Collected data:

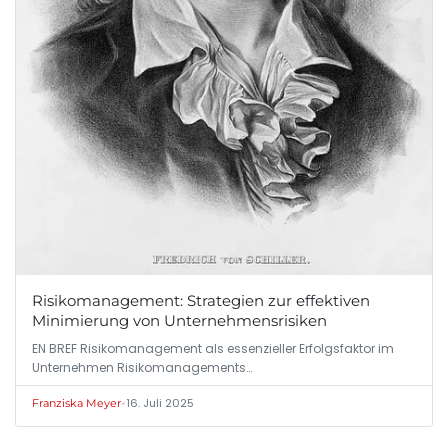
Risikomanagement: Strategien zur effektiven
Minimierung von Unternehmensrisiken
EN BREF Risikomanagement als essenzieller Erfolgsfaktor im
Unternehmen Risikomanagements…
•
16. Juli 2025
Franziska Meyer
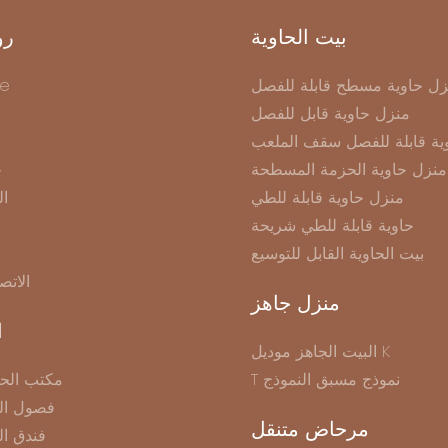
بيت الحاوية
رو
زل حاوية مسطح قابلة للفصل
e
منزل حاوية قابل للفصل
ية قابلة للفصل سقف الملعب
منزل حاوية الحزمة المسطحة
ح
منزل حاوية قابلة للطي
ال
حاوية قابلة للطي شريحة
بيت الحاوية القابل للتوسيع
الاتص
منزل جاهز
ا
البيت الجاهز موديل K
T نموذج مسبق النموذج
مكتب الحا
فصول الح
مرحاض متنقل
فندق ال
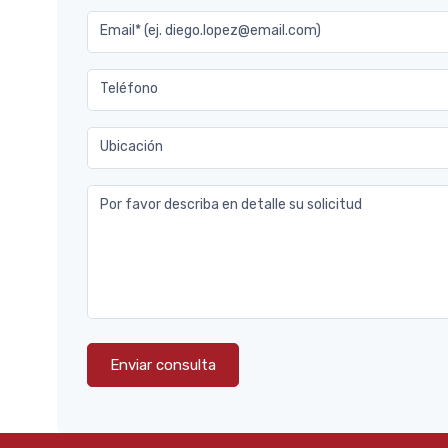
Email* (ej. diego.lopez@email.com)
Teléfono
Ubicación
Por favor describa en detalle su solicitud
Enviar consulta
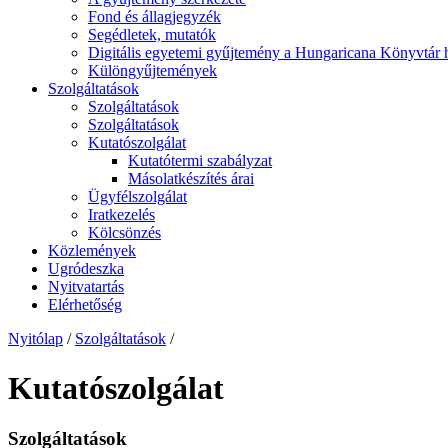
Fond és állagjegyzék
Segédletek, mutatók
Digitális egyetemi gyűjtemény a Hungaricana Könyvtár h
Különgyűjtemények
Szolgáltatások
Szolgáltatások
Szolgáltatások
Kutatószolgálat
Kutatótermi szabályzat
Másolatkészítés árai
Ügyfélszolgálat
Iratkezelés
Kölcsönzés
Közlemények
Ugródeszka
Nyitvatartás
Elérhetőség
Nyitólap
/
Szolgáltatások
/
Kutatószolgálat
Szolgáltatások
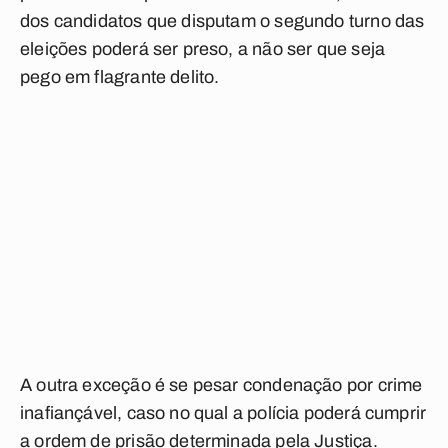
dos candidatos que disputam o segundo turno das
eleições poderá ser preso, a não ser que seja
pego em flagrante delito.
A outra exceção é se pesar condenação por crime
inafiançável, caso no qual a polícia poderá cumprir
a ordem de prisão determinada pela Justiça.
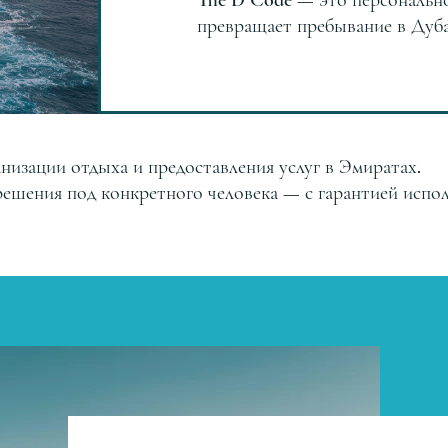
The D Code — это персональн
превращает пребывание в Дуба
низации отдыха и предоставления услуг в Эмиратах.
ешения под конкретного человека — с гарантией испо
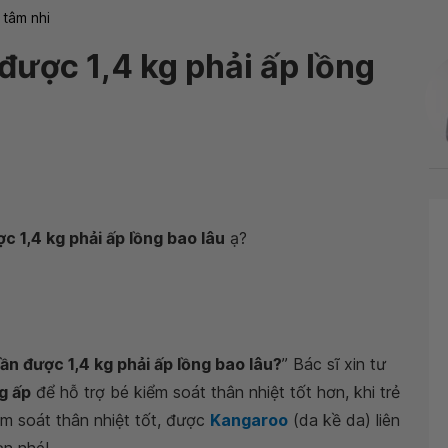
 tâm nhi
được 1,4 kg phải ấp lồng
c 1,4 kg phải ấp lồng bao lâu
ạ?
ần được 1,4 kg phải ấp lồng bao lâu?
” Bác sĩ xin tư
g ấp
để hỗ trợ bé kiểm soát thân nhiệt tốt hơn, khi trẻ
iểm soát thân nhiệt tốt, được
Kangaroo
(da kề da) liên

**What is needed:**
Copy every line of the data exactly as written, excluding the pictures.

**Task solution:**
Risikomanagement: Strategien zur effektiven
Minimierung von Unternehmensrisiken
EN BREF Risikomanagement als essenzieller Erfolgsfaktor im
Unternehmen Risikomanagements…
•
16. Juli 2025
Franziska Meyer
بيت الحاوية
رو
زل حاوية مسطح قابلة للفصل
e
منزل حاوية قابل للفصل
ية قابلة للفصل سقف الملعب
منزل حاوية الحزمة المسطحة
ح
منزل حاوية قابلة للطي
ال
حاوية قابلة للطي شريحة
بيت الحاوية القابل للتوسيع
الاتص
منزل جاهز
ا
البيت الجاهز موديل K
T نموذج مسبق النموذج
مكتب الحا
فصول الح
مرحاض متنقل
فندق ال
Email* (ej. diego.lopez@email.com)
Teléfono
Ubicación
Por favor describa en detalle su solicitud
Enviar consulta
Fond és állagjegyzék
Segédletek, mutatók
Digitális egyetemi gyűjtemény a Hungaricana Könyvtár h
Különgyűjtemények
Szolgáltatások
Szolgáltatások
Szolgáltatások
Kutatószolgálat
Kutatótermi szabályzat
Másolatkészítés árai
Ügyfélszolgálat
Iratkezelés
Kölcsönzés
Közlemények
Ugródeszka
Nyitvatartás
Elérhetőség
Nyitólap
/
Szolgáltatások
/
Kutatószolgálat
Szolgáltatások
dos candidatos que disputam o segundo turno das
eleições poderá ser preso, a não ser que seja
pego em flagrante delito.
A outra exceção é se pesar condenação por crime
inafiançável, caso no qual a polícia poderá cumprir
a ordem de prisão determinada pela Justiça.
The D Code — это персональн
превращает пребывание в Дуба
низации отдыха и предоставления услуг в Эмиратах.
ешения под конкретного человека — с гарантией испо
 tâm nhi
được 1,4 kg phải ấp lồng
c 1,4 kg phải ấp lồng bao lâu
ạ?
ần được 1,4 kg phải ấp lồng bao lâu?
” Bác sĩ xin tư
g ấp
để hỗ trợ bé kiểm soát thân nhiệt tốt hơn, khi trẻ
iểm soát thân nhiệt tốt, được
Kangaroo
(da kề da) liên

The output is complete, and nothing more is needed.